Enunciado 1
Explique, com base no artigo, por que a voz que fala no texto se tornou palavras para as suas mãos.
Enunciado 2
Indique se cada afirmação a seguir está de acordo com o artigo, respondendo sim ou não e citando as palavras do texto que decidem a questão: (a) pensar é ausência de lembrança; (b) a solidão independe das palavras; (c) a palavra tem um significado definido.
Enunciado 3
Transcreva todas as frases do artigo que começam com a palavra "Se".

Artigo
Blog da Liz de Sá Cavalcante

A lembrança do depois

A lembrança do depois é o hoje, sem passado. Não dá para eu ser a lembrança do depois em morrer, então vivo, como se a morte fosse o não vivido em morrer. A lembrança do depois me aproxima de mim. Tudo era apenas lembrança, e, agora, há essa lembrança de depois, que destrói todas as lembranças, para eu ser esse depois. A lembrança do depois não pode ser eu, é uma realidade isenta de mim. Nada ficou no olhar, na alma, somente ficou a lembrança de depois. Se o depois se desfizer da lembrança, o que ainda serei? Pensar é ausência de lembrança. Eu poderia pensar, na lembrança de depois. Se eu tivesse mãos, não escreveria mais do que já escrevo. Se a minha vida fosse as minhas mãos, seria plena, como se escrever fosse apenas parte de mim, e eu não fosse vital ao que eu escrevo. Mãos são lembranças que se tocam, se ajudam. Escrevo sem as palavras, não as sinto, quando quero as sentir, sinto apenas a mim. Por não sentir a palavra, me tornei palavras para as minhas mãos. Mas, as palavras fizeram de mim algo que não é só. A solidão depende das palavras. O depois é a existência de alguém que inibe a fala com a morte, e assim escreve. Quero escrever mais do que sou, e assim ser feliz, em folhas desfeitas por serem escritas na alma de quem as lê. Preferi escrever a ter alma e ser feliz. A palavra não tem nenhum significado, ela sou eu, que significa a falta do significado da vida, que me tornou possível, a vida possível, por amor às palavras.

Entradas listadas
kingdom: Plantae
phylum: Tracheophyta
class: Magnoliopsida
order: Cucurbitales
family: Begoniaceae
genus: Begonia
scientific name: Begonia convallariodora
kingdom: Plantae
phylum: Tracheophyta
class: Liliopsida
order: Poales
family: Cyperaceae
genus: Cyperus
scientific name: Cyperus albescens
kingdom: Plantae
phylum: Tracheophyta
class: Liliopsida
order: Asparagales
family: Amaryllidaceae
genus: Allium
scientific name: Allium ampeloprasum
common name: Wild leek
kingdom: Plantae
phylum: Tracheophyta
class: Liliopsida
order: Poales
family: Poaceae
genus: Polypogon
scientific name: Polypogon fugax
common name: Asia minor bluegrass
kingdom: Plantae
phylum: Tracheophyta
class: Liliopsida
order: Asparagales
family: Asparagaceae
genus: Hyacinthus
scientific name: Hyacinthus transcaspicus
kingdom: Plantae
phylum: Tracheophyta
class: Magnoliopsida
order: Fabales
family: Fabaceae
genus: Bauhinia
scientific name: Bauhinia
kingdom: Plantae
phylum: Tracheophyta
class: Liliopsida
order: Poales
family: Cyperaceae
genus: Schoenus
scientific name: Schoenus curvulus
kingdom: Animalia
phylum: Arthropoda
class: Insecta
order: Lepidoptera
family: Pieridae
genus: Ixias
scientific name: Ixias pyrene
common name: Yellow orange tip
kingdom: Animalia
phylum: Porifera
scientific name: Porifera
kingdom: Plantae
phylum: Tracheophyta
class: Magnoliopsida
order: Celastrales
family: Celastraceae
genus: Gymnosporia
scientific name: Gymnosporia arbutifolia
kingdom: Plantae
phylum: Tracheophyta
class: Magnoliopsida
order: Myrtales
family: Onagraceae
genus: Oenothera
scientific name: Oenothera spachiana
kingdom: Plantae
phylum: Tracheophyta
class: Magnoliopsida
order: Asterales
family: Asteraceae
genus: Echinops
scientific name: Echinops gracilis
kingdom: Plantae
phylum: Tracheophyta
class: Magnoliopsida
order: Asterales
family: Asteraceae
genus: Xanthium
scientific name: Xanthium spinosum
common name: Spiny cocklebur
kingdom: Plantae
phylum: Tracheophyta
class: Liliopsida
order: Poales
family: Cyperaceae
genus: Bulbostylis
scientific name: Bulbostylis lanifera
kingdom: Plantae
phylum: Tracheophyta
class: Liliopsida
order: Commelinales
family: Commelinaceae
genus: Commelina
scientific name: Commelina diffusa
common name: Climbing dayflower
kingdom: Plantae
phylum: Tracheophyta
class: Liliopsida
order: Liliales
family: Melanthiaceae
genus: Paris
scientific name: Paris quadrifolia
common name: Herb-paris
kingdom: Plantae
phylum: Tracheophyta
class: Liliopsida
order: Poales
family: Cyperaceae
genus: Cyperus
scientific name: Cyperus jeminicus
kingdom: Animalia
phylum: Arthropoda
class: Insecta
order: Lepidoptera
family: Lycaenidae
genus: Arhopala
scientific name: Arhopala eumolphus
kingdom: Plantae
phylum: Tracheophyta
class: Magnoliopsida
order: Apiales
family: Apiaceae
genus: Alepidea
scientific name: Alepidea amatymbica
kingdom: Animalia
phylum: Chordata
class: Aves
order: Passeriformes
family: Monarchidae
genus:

Resposta 1
Isso aconteceu por não sentir a palavra. O artigo diz: "Por não sentir a palavra, me tornei palavras para as minhas mãos."

Resposta 2
(a) Sim: "Pensar é ausência de lembrança."
(b) Não: "A solidão depende das palavras."
(c) Não: "A palavra não tem nenhum significado"

Resposta 3
1. "Se o depois se desfizer da lembrança, o que ainda serei?"
2. "Se eu tivesse mãos, não escreveria mais do que já escrevo."
3. "Se a minha vida fosse as minhas mãos, seria plena, como se escrever fosse apenas parte de mim, e eu não fosse vital ao que eu escrevo."